Sean Halle
05/19/2006 01:04 AM
Computer Engineering
This paper introduces a run-time system that is scalable, efficient, and implements an intermediate format for hardware-independent parallel software. It is a peer-to-peer system, having no centralized functions, with peers organized into a tree-of-fully-connected-graphs. The coordination overhead (processing plus number of control messages) grows logarithmically with the number of processing nodes, allowing for scaling to millions of nodes. The run-time load-balances by dynamically dividing data and choosing the peer within a group (fully connected graph) which is best suited to process each piece.

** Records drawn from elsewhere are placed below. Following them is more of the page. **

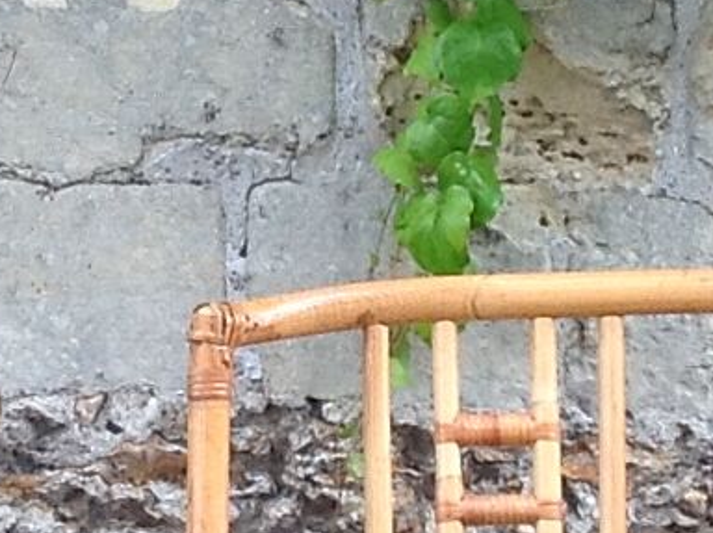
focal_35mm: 236
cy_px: 319
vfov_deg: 6.3
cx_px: 91
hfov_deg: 8.4
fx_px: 4855
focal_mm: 4.28
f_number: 2.4
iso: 80
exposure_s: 1/199
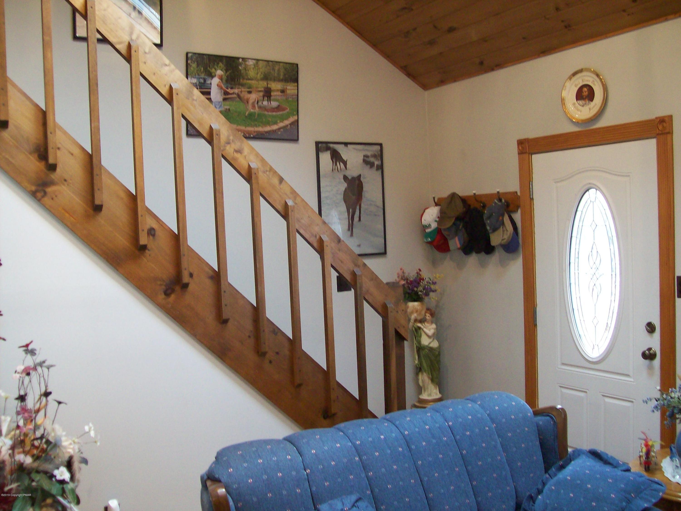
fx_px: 708
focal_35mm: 36
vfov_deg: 39.7
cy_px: 256
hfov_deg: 51.4
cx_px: 340
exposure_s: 1/24.8
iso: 160
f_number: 2.7
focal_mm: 6
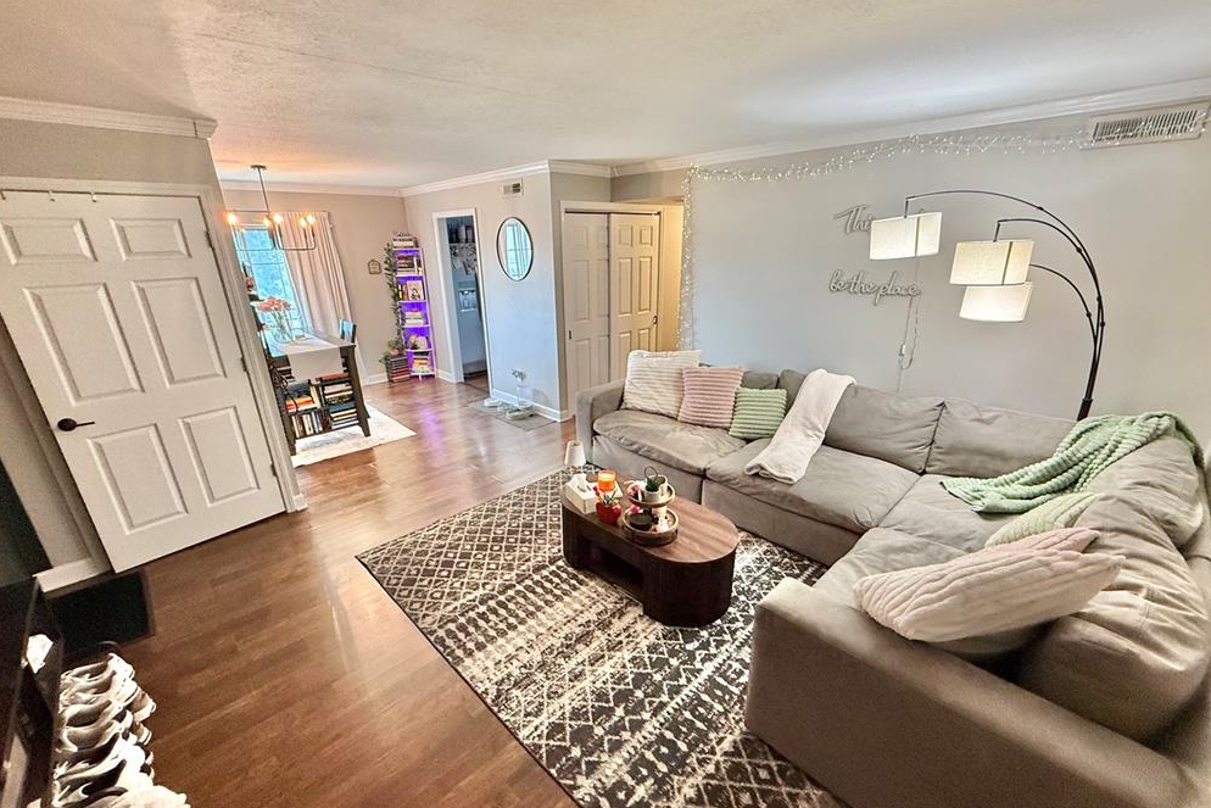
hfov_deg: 100.4
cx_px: 593
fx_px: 505
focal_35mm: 15
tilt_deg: -19.6
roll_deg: +0.8
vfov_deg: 77.3
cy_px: 427
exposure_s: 1/60
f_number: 2.2
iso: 400
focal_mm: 2.22
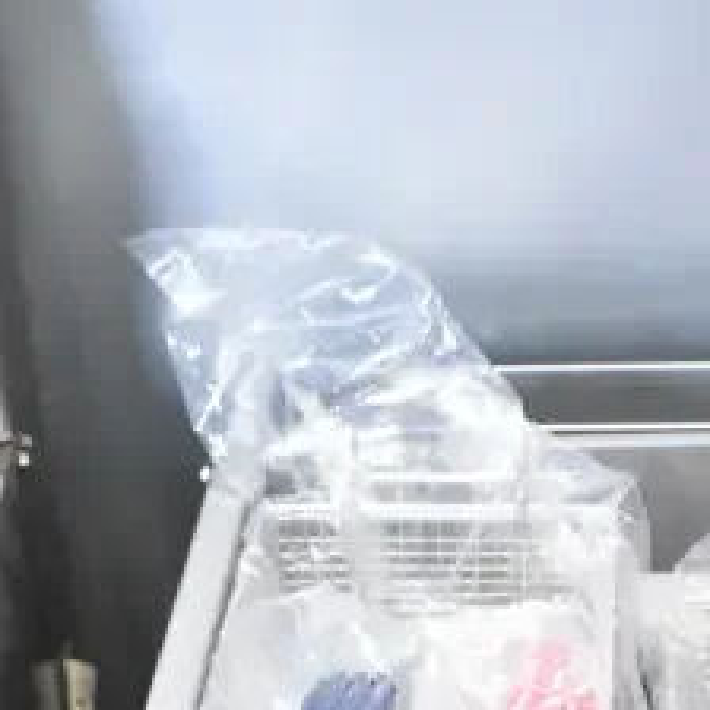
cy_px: 1222
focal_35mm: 125
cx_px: 662
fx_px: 2901
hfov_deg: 13.8
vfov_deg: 12.8
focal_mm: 24
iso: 6400
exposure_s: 1/200
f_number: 7.1
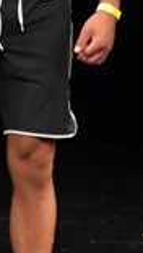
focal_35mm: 1407
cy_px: 0
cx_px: -453
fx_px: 9464
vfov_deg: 1.5
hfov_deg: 0.9
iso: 3200
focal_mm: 180
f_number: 5.6
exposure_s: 1/400
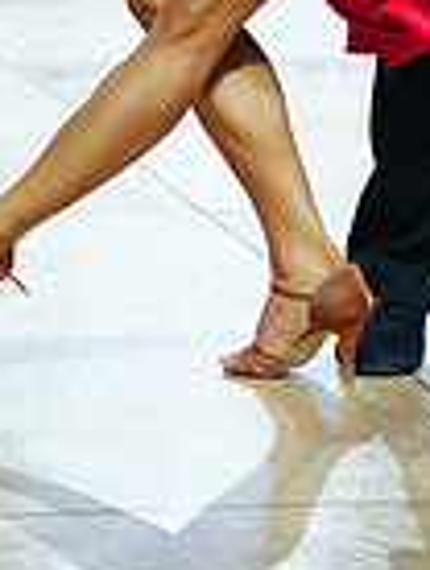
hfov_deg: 4.7
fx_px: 5267
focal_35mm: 319
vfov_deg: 6.1
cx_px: 527
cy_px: -388
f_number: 2.8
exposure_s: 1/400
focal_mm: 79
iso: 800
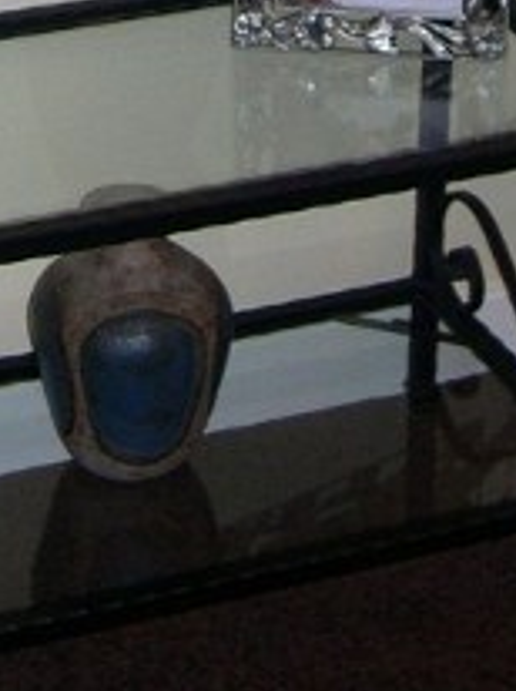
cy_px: -433
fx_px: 2828
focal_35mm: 142
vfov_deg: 13.0
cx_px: 181
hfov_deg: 10.4
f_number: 2.8
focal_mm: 8
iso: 100
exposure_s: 1/60
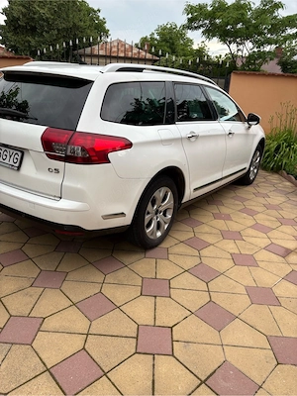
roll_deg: -4.0
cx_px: 148
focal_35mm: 26
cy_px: 198
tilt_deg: -18.7
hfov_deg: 53.1
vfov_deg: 67.3
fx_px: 297
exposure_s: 1/267
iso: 40
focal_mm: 5.96
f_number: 1.6
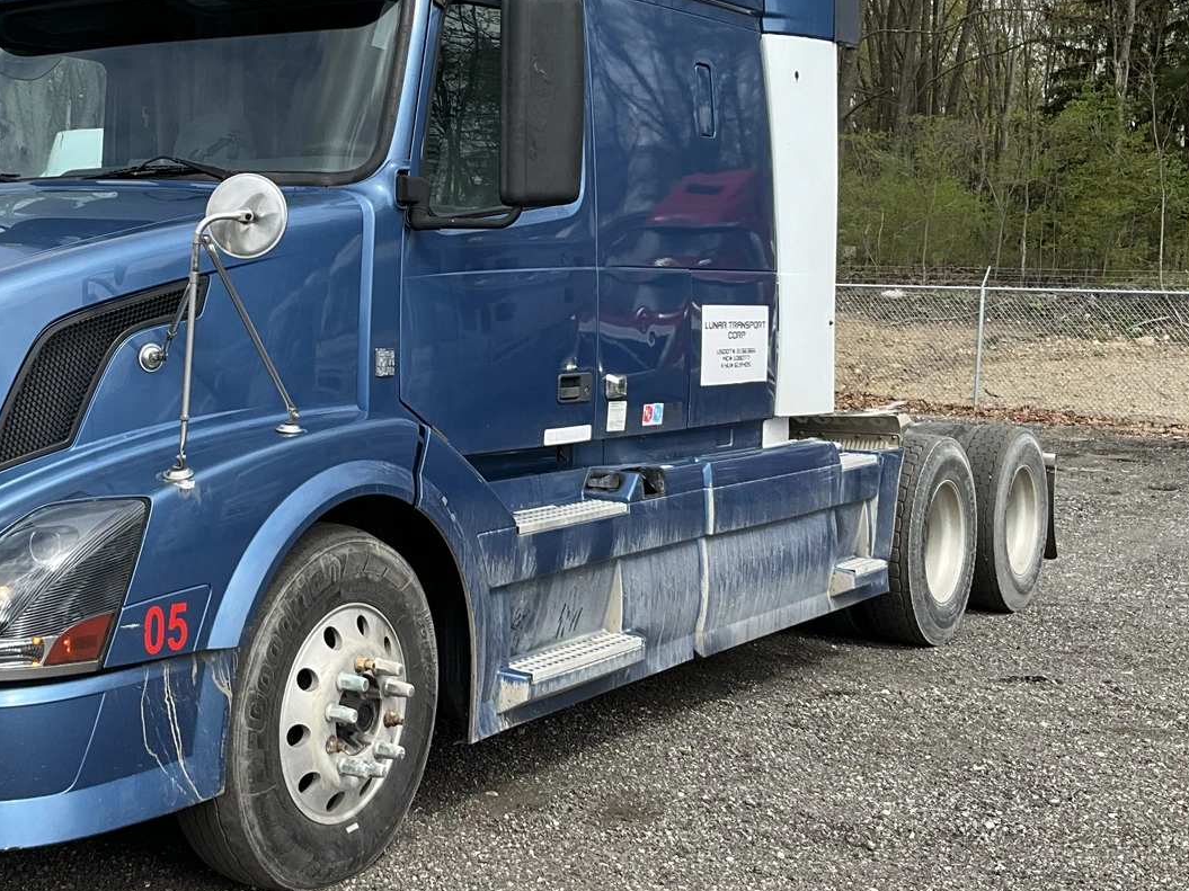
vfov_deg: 26.4
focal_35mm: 55
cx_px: 348
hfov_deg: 34.4
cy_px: 319
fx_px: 1889
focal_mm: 3
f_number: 1.8
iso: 25
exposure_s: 1/1055
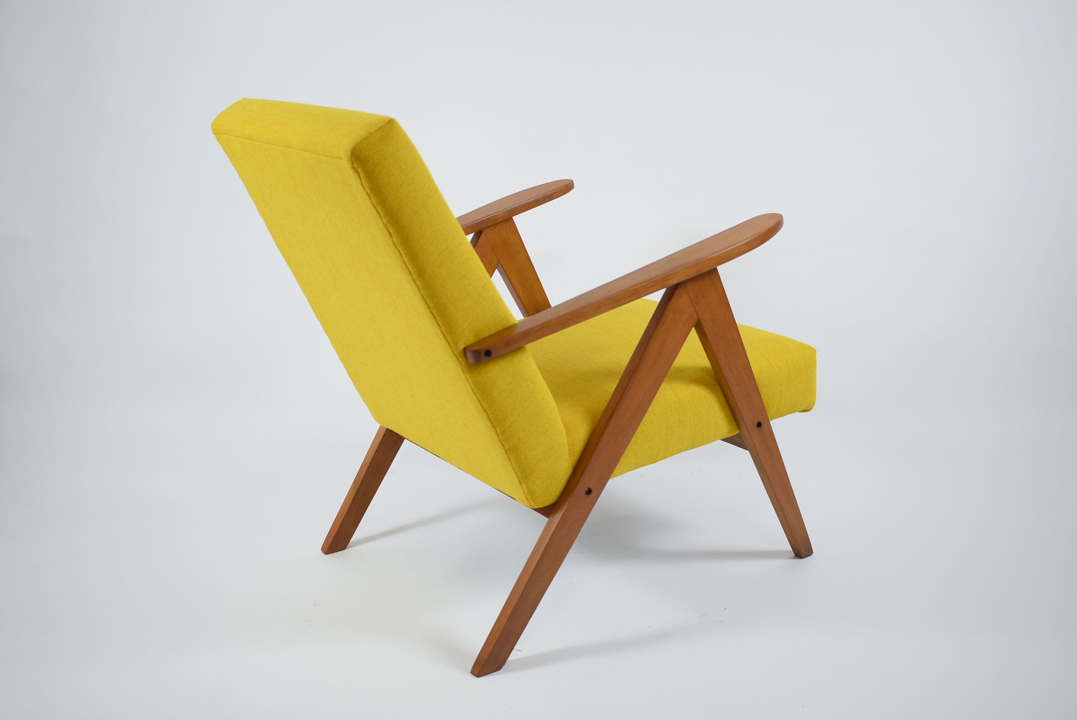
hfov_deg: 49.5
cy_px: 360
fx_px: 1168
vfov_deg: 34.3
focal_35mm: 39
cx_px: 538
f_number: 4
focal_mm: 26
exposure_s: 1/20
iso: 100
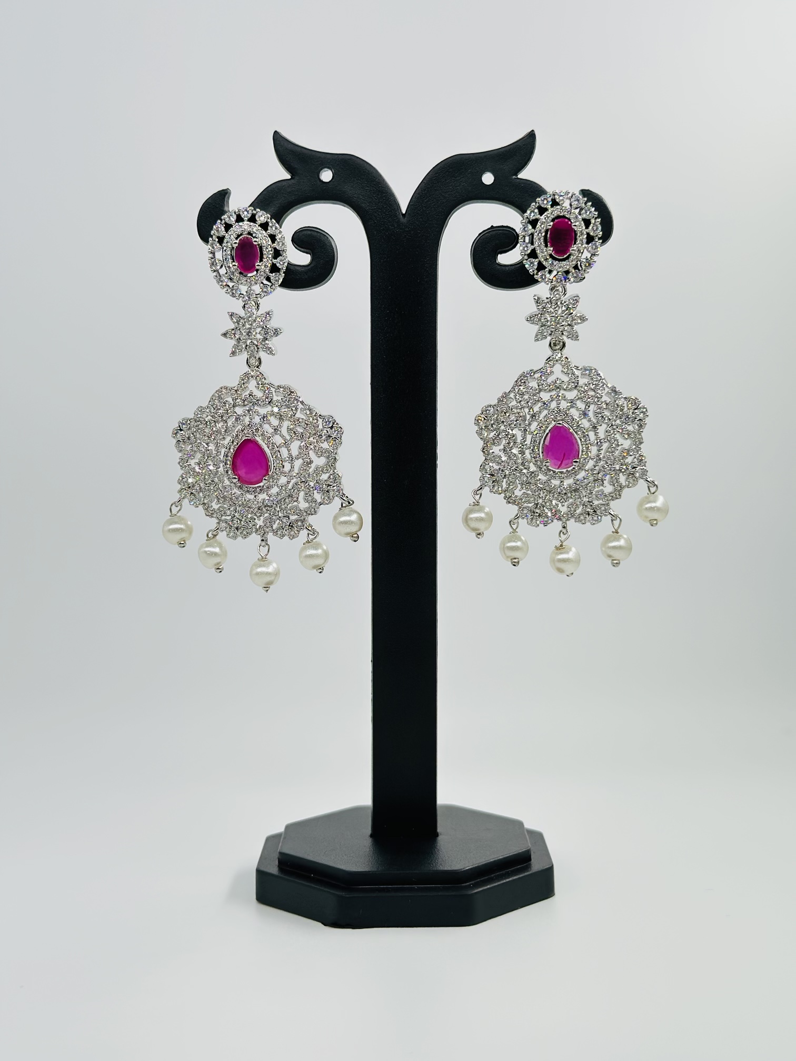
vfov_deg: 39.7
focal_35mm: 48
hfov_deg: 30.3
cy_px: 530
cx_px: 398
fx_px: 1472
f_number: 1.78
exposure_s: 1/1433
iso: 80
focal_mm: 6.86
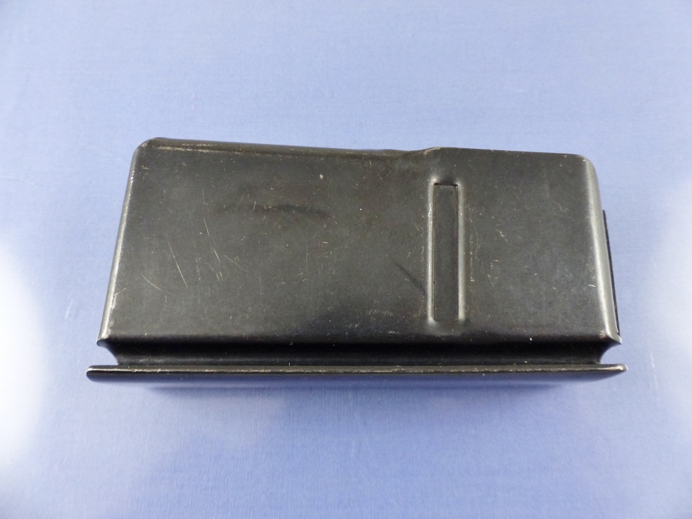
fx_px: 500
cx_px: 346
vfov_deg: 54.9
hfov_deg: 69.4
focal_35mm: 25
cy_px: 260
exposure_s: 1/60
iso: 320
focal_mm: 4.5
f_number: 2.8
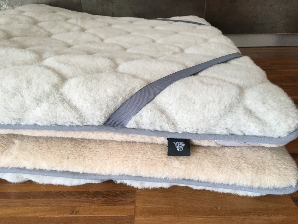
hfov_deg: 61.7
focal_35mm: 29
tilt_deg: -27.4
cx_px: 149
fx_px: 250
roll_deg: +0.7
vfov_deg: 48.2
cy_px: 112
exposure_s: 1/33
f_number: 2.2
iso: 50
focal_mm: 4.15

The run-time system implements the computation model of a platform for parallel software called CodeTime. This computation model uses declarative scheduling constraints. Declarative constraints allow the run-time’s scheduler to dynamically choose the size of data for each unit of scheduled work during a run.
The choice-of-data-size per scheduling event during a run allows the same software, distributed in an intermediate format, to run efficiently on widely varying parallel hardware. Each hardware platform has a custom run-time that chooses sizes such that the computation-to-communication ratio is balanced to overlap communication while maintaining high processor utilization and low scheduler overhead.
Results are given for a run-time written, in Java, for a collection of workstations connected by a local-area network. A test problem was executed on a variety of configurations, and results indicate that scheduling overhead remained a small percentage of total computation time, control overhead increased as the log of the number of processors, and that utilization remained high across configurations.